> [Task prompt]: Every record, from the first line to the last, needs to be given again exactly.

● ● ● ● ● ● ●

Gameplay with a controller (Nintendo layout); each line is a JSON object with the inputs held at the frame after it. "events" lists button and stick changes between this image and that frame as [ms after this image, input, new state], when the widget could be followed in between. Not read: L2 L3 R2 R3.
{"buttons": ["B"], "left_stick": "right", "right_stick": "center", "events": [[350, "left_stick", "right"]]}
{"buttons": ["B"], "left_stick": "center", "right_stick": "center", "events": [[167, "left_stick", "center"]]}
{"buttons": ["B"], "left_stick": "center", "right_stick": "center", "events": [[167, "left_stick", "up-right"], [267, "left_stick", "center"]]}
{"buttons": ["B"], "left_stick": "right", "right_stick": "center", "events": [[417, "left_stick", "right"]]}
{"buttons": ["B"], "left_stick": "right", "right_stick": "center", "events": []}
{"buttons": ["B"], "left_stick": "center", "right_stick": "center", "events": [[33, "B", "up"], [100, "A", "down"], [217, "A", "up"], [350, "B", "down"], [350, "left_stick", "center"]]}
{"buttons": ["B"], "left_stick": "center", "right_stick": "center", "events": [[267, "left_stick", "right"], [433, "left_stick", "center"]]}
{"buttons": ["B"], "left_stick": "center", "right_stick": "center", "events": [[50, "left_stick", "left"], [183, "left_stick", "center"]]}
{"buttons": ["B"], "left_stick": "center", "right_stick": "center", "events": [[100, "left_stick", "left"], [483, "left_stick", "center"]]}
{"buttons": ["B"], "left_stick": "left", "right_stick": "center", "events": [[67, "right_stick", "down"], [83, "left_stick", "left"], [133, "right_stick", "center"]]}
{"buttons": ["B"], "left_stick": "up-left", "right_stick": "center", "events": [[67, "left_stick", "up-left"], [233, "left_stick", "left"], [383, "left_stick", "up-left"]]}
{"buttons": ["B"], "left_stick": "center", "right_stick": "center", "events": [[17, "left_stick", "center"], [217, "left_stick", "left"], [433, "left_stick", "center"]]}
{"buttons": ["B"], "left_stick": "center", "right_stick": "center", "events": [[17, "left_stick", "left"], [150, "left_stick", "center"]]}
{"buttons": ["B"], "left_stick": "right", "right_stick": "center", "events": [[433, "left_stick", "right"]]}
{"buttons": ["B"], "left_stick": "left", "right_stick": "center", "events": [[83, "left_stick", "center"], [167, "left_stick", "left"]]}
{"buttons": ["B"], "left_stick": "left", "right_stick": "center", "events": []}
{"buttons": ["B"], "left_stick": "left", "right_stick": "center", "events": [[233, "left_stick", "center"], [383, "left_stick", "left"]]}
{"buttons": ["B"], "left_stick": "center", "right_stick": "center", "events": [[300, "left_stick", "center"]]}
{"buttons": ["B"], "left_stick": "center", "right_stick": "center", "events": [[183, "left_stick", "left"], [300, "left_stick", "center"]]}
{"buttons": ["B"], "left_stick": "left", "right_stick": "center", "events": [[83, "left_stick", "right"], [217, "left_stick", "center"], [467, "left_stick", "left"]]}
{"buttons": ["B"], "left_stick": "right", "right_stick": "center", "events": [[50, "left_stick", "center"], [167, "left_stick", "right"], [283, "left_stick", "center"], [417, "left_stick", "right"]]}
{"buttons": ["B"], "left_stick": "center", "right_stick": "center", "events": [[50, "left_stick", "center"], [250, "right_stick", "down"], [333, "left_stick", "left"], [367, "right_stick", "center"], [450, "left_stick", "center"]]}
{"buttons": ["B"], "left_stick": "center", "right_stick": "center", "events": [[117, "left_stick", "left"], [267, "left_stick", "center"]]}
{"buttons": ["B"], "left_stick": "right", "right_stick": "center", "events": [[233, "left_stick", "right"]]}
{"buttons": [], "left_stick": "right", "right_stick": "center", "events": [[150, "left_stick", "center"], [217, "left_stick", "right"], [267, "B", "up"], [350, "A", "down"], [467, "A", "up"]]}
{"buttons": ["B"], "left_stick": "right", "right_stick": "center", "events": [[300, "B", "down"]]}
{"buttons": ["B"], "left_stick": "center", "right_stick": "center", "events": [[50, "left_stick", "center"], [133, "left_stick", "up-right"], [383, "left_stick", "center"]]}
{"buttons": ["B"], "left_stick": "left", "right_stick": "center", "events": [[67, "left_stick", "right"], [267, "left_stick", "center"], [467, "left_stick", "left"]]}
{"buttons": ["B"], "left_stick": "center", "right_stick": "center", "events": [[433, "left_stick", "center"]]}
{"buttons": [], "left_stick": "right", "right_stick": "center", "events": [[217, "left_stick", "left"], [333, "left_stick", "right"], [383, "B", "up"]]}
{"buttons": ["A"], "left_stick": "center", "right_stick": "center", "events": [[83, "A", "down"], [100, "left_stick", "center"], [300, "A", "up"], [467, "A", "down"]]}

● ● ● ● ● ● ●

> [The answer]:
Gameplay with a controller (Nintendo layout); each line is a JSON object with the inputs held at the frame after it. "events" lists button and stick changes between this image and that frame as [ms after this image, input, new state], when the widget could be followed in between. Not read: L2 L3 R2 R3.
{"buttons": ["B"], "left_stick": "right", "right_stick": "center", "events": [[350, "left_stick", "right"]]}
{"buttons": ["B"], "left_stick": "center", "right_stick": "center", "events": [[167, "left_stick", "center"]]}
{"buttons": ["B"], "left_stick": "center", "right_stick": "center", "events": [[167, "left_stick", "up-right"], [267, "left_stick", "center"]]}
{"buttons": ["B"], "left_stick": "right", "right_stick": "center", "events": [[417, "left_stick", "right"]]}
{"buttons": ["B"], "left_stick": "right", "right_stick": "center", "events": []}
{"buttons": ["B"], "left_stick": "center", "right_stick": "center", "events": [[33, "B", "up"], [100, "A", "down"], [217, "A", "up"], [350, "B", "down"], [350, "left_stick", "center"]]}
{"buttons": ["B"], "left_stick": "center", "right_stick": "center", "events": [[267, "left_stick", "right"], [433, "left_stick", "center"]]}
{"buttons": ["B"], "left_stick": "center", "right_stick": "center", "events": [[50, "left_stick", "left"], [183, "left_stick", "center"]]}
{"buttons": ["B"], "left_stick": "center", "right_stick": "center", "events": [[100, "left_stick", "left"], [483, "left_stick", "center"]]}
{"buttons": ["B"], "left_stick": "left", "right_stick": "center", "events": [[67, "right_stick", "down"], [83, "left_stick", "left"], [133, "right_stick", "center"]]}
{"buttons": ["B"], "left_stick": "up-left", "right_stick": "center", "events": [[67, "left_stick", "up-left"], [233, "left_stick", "left"], [383, "left_stick", "up-left"]]}
{"buttons": ["B"], "left_stick": "center", "right_stick": "center", "events": [[17, "left_stick", "center"], [217, "left_stick", "left"], [433, "left_stick", "center"]]}
{"buttons": ["B"], "left_stick": "center", "right_stick": "center", "events": [[17, "left_stick", "left"], [150, "left_stick", "center"]]}
{"buttons": ["B"], "left_stick": "right", "right_stick": "center", "events": [[433, "left_stick", "right"]]}
{"buttons": ["B"], "left_stick": "left", "right_stick": "center", "events": [[83, "left_stick", "center"], [167, "left_stick", "left"]]}
{"buttons": ["B"], "left_stick": "left", "right_stick": "center", "events": []}
{"buttons": ["B"], "left_stick": "left", "right_stick": "center", "events": [[233, "left_stick", "center"], [383, "left_stick", "left"]]}
{"buttons": ["B"], "left_stick": "center", "right_stick": "center", "events": [[300, "left_stick", "center"]]}
{"buttons": ["B"], "left_stick": "center", "right_stick": "center", "events": [[183, "left_stick", "left"], [300, "left_stick", "center"]]}
{"buttons": ["B"], "left_stick": "left", "right_stick": "center", "events": [[83, "left_stick", "right"], [217, "left_stick", "center"], [467, "left_stick", "left"]]}
{"buttons": ["B"], "left_stick": "right", "right_stick": "center", "events": [[50, "left_stick", "center"], [167, "left_stick", "right"], [283, "left_stick", "center"], [417, "left_stick", "right"]]}
{"buttons": ["B"], "left_stick": "center", "right_stick": "center", "events": [[50, "left_stick", "center"], [250, "right_stick", "down"], [333, "left_stick", "left"], [367, "right_stick", "center"], [450, "left_stick", "center"]]}
{"buttons": ["B"], "left_stick": "center", "right_stick": "center", "events": [[117, "left_stick", "left"], [267, "left_stick", "center"]]}
{"buttons": ["B"], "left_stick": "right", "right_stick": "center", "events": [[233, "left_stick", "right"]]}
{"buttons": [], "left_stick": "right", "right_stick": "center", "events": [[150, "left_stick", "center"], [217, "left_stick", "right"], [267, "B", "up"], [350, "A", "down"], [467, "A", "up"]]}
{"buttons": ["B"], "left_stick": "right", "right_stick": "center", "events": [[300, "B", "down"]]}
{"buttons": ["B"], "left_stick": "center", "right_stick": "center", "events": [[50, "left_stick", "center"], [133, "left_stick", "up-right"], [383, "left_stick", "center"]]}
{"buttons": ["B"], "left_stick": "left", "right_stick": "center", "events": [[67, "left_stick", "right"], [267, "left_stick", "center"], [467, "left_stick", "left"]]}
{"buttons": ["B"], "left_stick": "center", "right_stick": "center", "events": [[433, "left_stick", "center"]]}
{"buttons": [], "left_stick": "right", "right_stick": "center", "events": [[217, "left_stick", "left"], [333, "left_stick", "right"], [383, "B", "up"]]}
{"buttons": ["A"], "left_stick": "center", "right_stick": "center", "events": [[83, "A", "down"], [100, "left_stick", "center"], [300, "A", "up"], [467, "A", "down"]]}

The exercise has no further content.